TASK TO CARRY OUT :: Go to the line in the entries below that holds "is strictly prohibited." and repeat exactly from there through the line that holds "Page 2 © JOURNAL", inclusive.

PROVIDED ENTRIES ::

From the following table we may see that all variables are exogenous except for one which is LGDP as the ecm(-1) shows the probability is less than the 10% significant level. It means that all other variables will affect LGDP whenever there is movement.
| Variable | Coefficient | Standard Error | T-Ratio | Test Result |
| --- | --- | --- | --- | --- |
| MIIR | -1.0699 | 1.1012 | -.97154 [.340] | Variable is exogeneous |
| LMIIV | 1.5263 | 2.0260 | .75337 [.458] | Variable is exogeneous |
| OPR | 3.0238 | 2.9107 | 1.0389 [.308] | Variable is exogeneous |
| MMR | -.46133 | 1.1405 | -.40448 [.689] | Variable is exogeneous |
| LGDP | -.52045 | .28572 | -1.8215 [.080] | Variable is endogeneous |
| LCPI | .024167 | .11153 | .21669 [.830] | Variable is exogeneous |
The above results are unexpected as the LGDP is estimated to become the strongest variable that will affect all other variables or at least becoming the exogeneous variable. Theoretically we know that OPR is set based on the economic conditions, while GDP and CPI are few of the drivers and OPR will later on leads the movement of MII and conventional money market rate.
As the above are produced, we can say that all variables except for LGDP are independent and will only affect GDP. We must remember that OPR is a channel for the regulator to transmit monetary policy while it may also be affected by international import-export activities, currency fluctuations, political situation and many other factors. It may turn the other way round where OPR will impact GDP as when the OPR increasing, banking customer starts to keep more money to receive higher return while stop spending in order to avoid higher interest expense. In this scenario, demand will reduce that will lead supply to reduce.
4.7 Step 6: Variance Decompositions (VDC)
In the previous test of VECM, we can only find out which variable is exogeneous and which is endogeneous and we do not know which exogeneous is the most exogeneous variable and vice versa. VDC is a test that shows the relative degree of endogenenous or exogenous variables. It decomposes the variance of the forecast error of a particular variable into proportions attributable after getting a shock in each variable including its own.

==

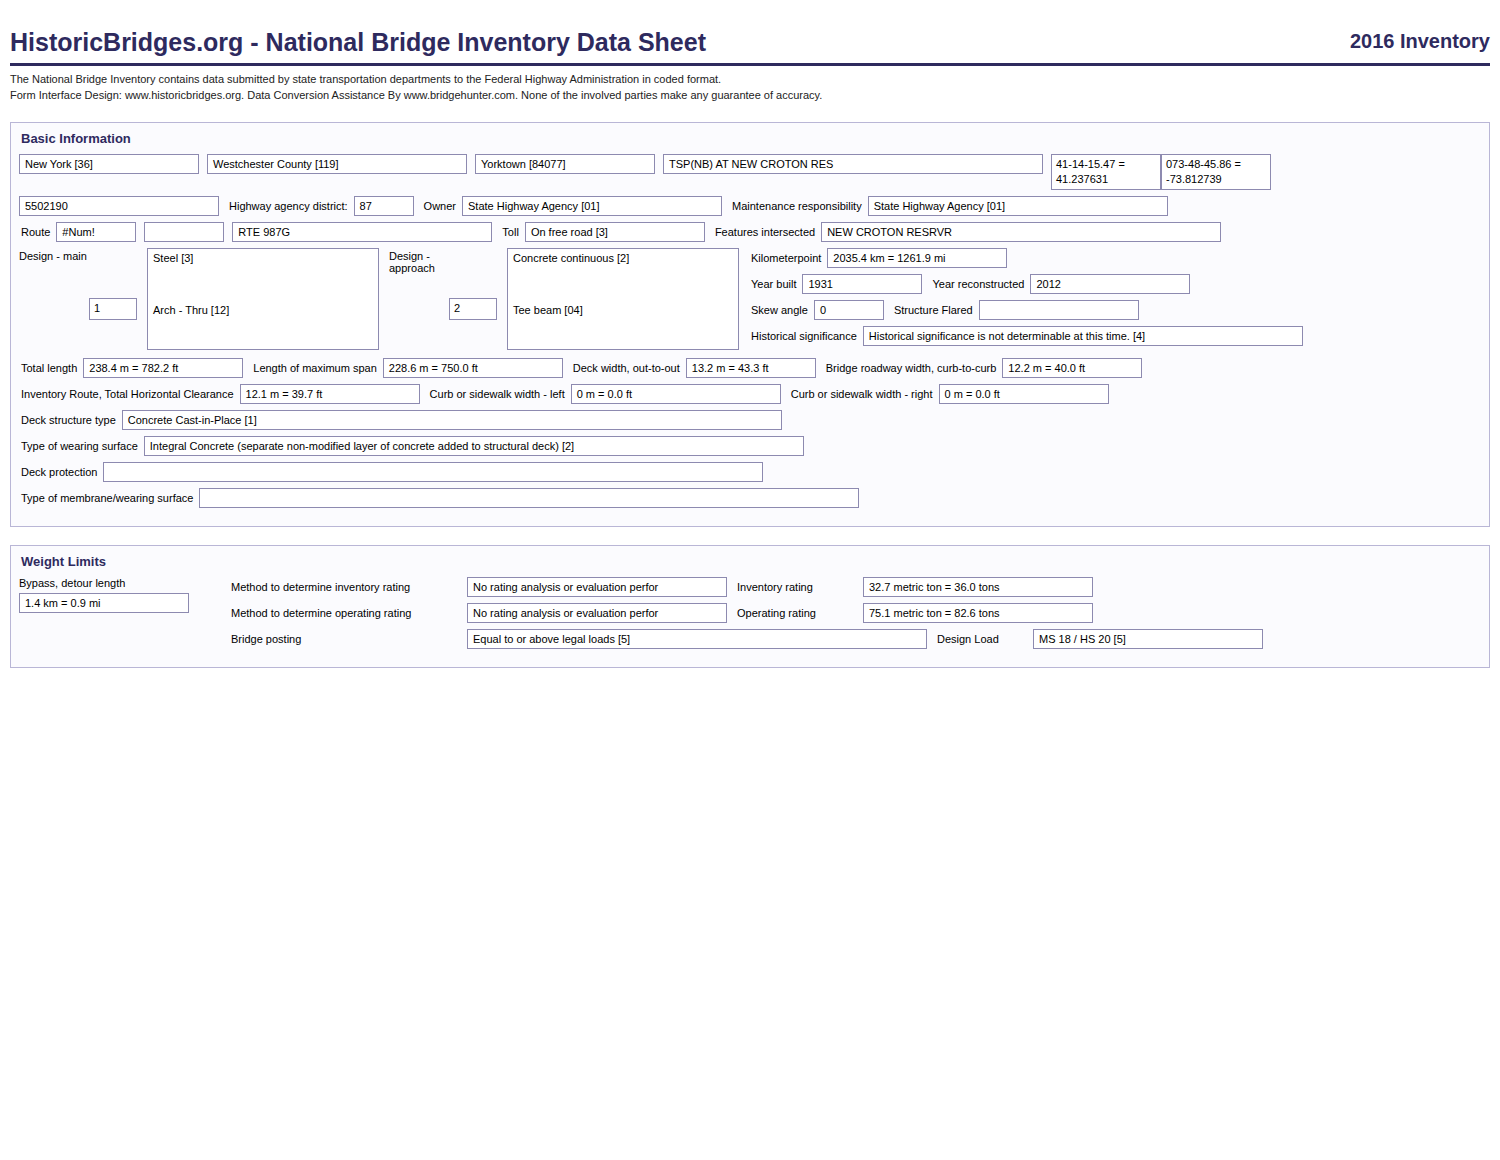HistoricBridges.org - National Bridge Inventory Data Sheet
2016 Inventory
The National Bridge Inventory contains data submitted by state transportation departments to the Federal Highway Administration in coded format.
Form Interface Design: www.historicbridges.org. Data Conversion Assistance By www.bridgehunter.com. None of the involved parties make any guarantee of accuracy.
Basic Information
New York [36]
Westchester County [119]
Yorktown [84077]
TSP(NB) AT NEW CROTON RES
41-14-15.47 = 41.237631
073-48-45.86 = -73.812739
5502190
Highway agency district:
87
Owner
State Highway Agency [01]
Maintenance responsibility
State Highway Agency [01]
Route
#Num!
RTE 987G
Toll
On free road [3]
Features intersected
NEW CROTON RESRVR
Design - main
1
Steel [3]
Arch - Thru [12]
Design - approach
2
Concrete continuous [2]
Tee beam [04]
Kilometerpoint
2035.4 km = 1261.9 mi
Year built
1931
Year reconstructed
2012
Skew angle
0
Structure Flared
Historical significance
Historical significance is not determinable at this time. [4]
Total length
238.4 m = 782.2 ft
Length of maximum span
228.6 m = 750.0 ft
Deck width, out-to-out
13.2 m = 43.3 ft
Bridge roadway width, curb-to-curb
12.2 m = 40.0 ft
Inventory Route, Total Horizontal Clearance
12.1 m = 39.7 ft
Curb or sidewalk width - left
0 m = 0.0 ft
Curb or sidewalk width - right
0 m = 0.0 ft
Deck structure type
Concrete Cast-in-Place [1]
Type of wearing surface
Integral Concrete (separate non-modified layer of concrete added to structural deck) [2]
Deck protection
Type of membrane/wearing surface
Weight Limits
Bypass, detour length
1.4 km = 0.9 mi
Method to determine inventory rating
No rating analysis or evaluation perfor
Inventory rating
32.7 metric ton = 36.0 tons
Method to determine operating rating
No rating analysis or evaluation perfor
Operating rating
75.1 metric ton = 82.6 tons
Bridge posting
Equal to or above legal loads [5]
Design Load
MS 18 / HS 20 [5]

==

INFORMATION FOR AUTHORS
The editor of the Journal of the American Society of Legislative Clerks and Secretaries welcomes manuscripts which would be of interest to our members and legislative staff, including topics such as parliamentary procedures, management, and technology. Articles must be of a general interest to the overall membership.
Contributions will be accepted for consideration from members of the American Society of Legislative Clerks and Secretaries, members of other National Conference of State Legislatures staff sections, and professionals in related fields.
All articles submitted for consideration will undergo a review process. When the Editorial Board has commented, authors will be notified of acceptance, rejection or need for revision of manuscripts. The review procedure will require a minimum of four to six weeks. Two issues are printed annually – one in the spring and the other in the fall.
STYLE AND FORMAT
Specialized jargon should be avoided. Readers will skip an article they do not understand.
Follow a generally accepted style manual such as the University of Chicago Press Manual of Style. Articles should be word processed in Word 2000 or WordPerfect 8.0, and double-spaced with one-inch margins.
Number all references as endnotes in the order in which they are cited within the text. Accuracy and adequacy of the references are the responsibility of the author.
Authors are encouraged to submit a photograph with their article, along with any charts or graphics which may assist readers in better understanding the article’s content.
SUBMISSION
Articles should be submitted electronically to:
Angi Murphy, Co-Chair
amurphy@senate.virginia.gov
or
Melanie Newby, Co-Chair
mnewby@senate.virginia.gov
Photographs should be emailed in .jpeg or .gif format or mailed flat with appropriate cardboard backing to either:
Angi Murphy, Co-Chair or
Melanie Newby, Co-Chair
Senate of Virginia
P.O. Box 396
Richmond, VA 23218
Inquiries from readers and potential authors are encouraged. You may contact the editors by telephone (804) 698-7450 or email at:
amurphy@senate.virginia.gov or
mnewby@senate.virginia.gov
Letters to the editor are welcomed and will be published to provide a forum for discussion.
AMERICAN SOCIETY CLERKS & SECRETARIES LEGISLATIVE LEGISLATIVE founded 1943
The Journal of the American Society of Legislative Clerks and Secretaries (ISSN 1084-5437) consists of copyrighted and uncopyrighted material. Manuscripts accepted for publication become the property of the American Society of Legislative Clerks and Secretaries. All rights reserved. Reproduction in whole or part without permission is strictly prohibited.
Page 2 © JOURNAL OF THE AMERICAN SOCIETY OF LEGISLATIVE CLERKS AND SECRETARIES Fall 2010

EXERCISE RESULT ::
The Journal of the American Society of Legislative Clerks and Secretaries (ISSN 1084-5437) consists of copyrighted and uncopyrighted material. Manuscripts accepted for publication become the property of the American Society of Legislative Clerks and Secretaries. All rights reserved. Reproduction in whole or part without permission is strictly prohibited.
Page 2 © JOURNAL OF THE AMERICAN SOCIETY OF LEGISLATIVE CLERKS AND SECRETARIES Fall 2010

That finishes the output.